I
have thoughts of walking down these streets, remembering my
past, hearing the voices, seeing the faces, feeling the
memories. My past mistakes and present. My new
life and the future creating new situations for me to make
mistakes. And to someday come back to these streets to
remember my future mistakes being caused by these old ones.
Why
can I not learn from these mistakes? Why do I dwell on
them? It serves no purpose except to hurt. All
my decisions are made from fear: fear of love, fear of
lost love, fear of life, fear of freedom, fear of failure,
fear of fear, fear of decision, fear of death, fear of
responsibility, fear of rejection . . . from friends, . . .
even my enemies.
Where
do I go? Certainly not home: I have no home. Home
to me is my mind, my thoughts . . . in these streets.

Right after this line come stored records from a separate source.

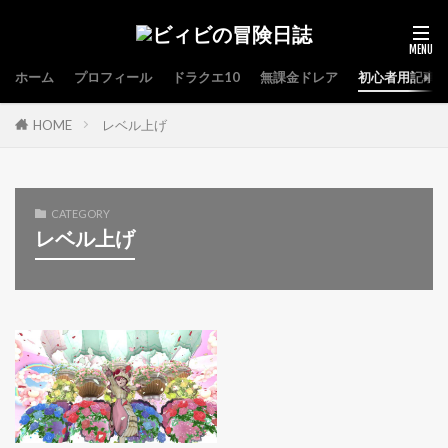
ホーム
プロフィール
ドラクエ10
無課金ドレア
初心者用記事
HOME
レベル上げ
CATEGORY
レベル上げ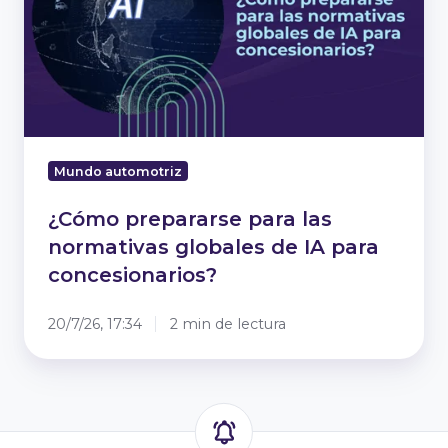
normativas
globales
de
IA
para
concesionarios?
Mundo automotriz
¿Cómo prepararse para las
normativas globales de IA para
concesionarios?
20/7/26, 17:34
2 min de lectura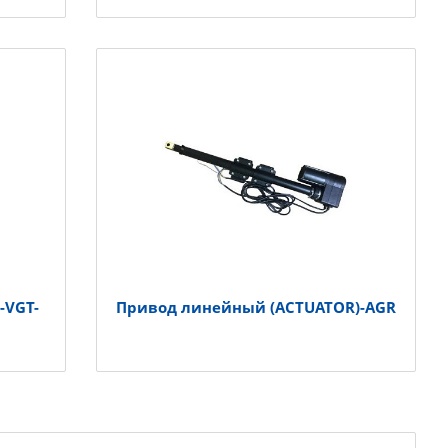
-VGT-
Привод линейный (ACTUATOR)-AGR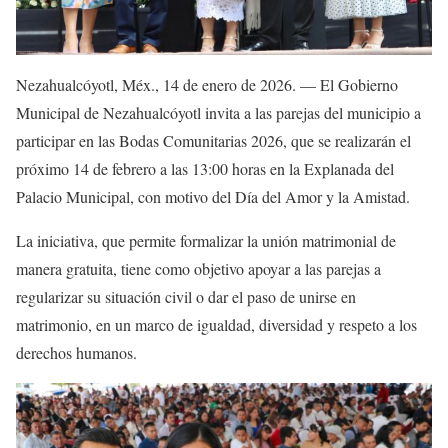
Nezahualcóyotl, Méx., 14 de enero de 2026. — El Gobierno
Municipal de Nezahualcóyotl invita a las parejas del municipio a
participar en las Bodas Comunitarias 2026, que se realizarán el
próximo 14 de febrero a las 13:00 horas en la Explanada del
Palacio Municipal, con motivo del Día del Amor y la Amistad.
La iniciativa, que permite formalizar la unión matrimonial de
manera gratuita, tiene como objetivo apoyar a las parejas a
regularizar su situación civil o dar el paso de unirse en
matrimonio, en un marco de igualdad, diversidad y respeto a los
derechos humanos.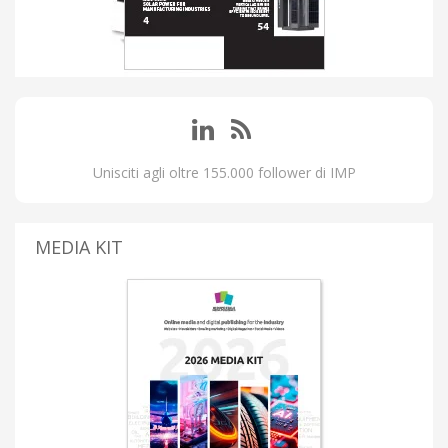
Unisciti agli oltre 155.000 follower di IMP
MEDIA KIT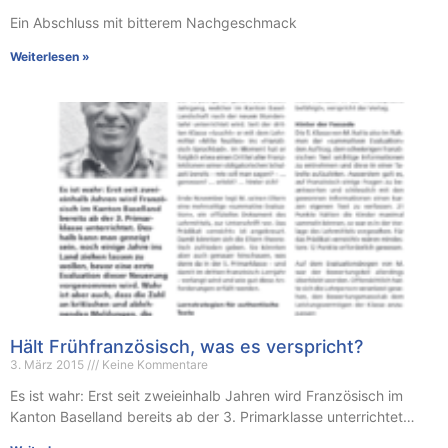
Ein Abschluss mit bitterem Nachgeschmack
Weiterlesen »
Hält Frühfranzösisch, was es verspricht?
3. März 2015
Keine Kommentare
Es ist wahr: Erst seit zweieinhalb Jahren wird Französisch im
Kanton Baselland bereits ab der 3. Primarklasse unterrichtet…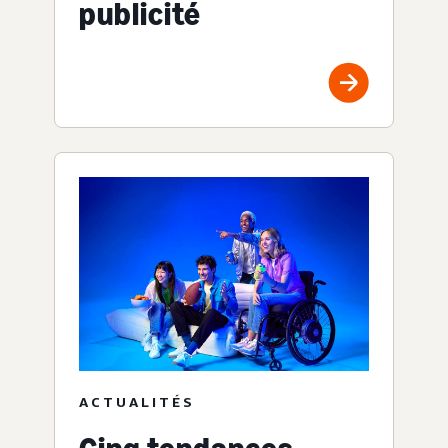
publicité
ACTUALITÉS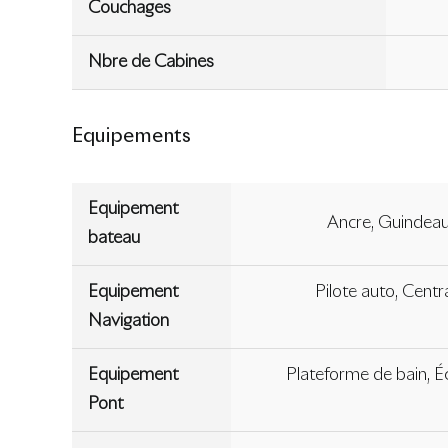
Couchages
Nbre de Cabines
Equipements
Equipement
Ancre, Guindeau 
bateau
Equipement
Pilote auto, Centr
Navigation
Equipement
Plateforme de bain, Éc
Pont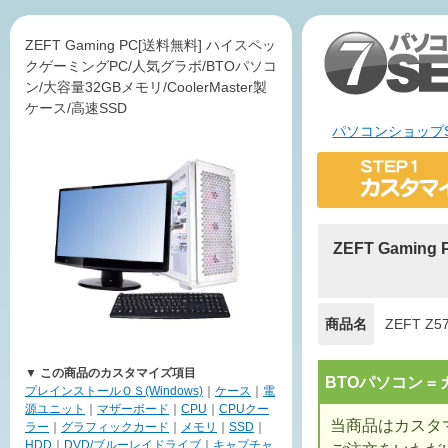
ZEFT Gaming PC[送料無料] ハイスペッ
クゲーミングPC/人気グラボ/BTOパソコ
ン/大容量32GBメモリ/CoolerMaster製
ケース/高速SSD
パソコンショップS
ZEFT Gami
商品名
ZEFT Z5
▼ この商品のカスタマイズ項目
BTOパソコン 
プレインストールＯＳ(Windows)
｜
ケース
｜
電
源ユニット
｜
マザーボード
｜
CPU
｜
CPUクー
当商品はカスタ
ラー
｜
グラフィックカード
｜
メモリ
｜
SSD
｜
HDD
｜
DVD/ブルーレイドライブ
｜
キャプチャ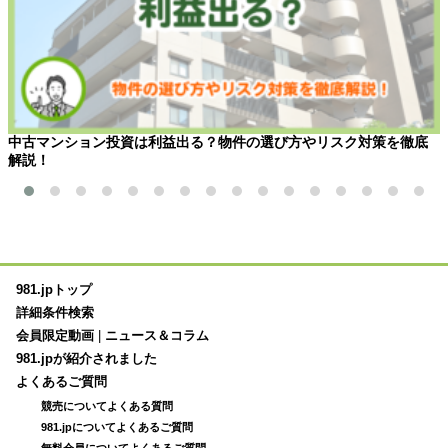
中古マンション投資は利益出る？物件の選び方やリスク対策を徹底
解説！
981.jpトップ
詳細条件検索
会員限定動画
|
ニュース＆コラム
981.jpが紹介されました
よくあるご質問
競売についてよくある質問
981.jpについてよくあるご質問
無料会員についてよくあるご質問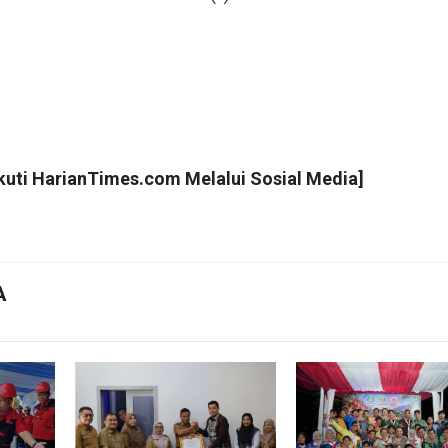
Ikuti
HarianTimes.com
Melalui Sosial Media]
A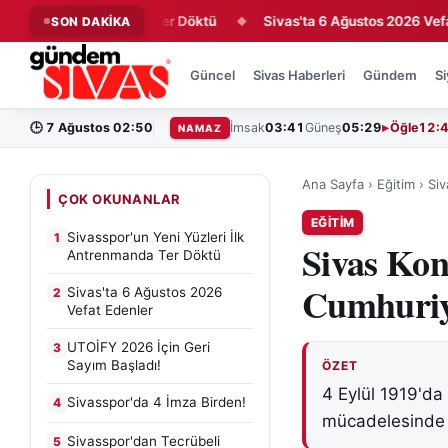
i İlk Antrenmanda Ter Döktü
Sivas'ta 6 Ağustos 2026 Vefat Ed
SON DAKİKA
◆
Güncel
Sivas Haberleri
Gündem
Si
🕒
7 Ağustos 02:50
İmsak
03:41
Güneş
05:29
Öğle
12:
NAMAZ
Ana Sayfa
›
Eğitim
›
Siv
ÇOK OKUNANLAR
EĞITIM
Sivasspor'un Yeni Yüzleri İlk
1
Sivas Kon
Antrenmanda Ter Döktü
Cumhuriye
Sivas'ta 6 Ağustos 2026
2
Vefat Edenler
UTOİFY 2026 İçin Geri
3
Sayım Başladı!
ÖZET
4 Eylül 1919'da 
Sivasspor'da 4 İmza Birden!
4
mücadelesinde k
Sivasspor'dan Tecrübeli
5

These streets are empty . . . just as I was when born. I
must travel down them to fill their vacant alleys. These
streets are me . . . unexplored in the darkness but able to
solve any problem if willing search for an answer.
Do
you have a problem? This man before me is doing and has
learned what I have learned. He is distant but we are
thinking as one. We can see one another: did you
know that? We will not speak: it's not
necessary. I'll smile: so will he. You do not
believe he will, but just watch: he'll smile. . .
. See I was right: he did smile. He wants to
speak, but can't: it's a rule. If he should speak,
our thoughts will not longer be ours: we will again be
human. And as humans we must respect each other using
our quote, unquote, "social etiquette".
"Social": what a stupid word. A word that
denotes dealing with people. That is why I love these
streets as my home. Don't you? Please say,
"Yes." I can't stand rejection. Please
say, "Yes."
That's
right: you can't answer. But try: try to answer
me. Please don't turn away. Don't put my life in a
drawer. Don't allow yourself not to feel. Be able
to know what I have felt over the years. Some of these
feelings I'm sure you have felt. You don't like them
either, do you? Why do you not like them? Believe
me when I tell you that you are not alone. Everyone
experiences them.
What
I have written on this page has been a part of, quote,
unquote, "society" for years. Learn to love
them as I do and always hate them! . . . I do.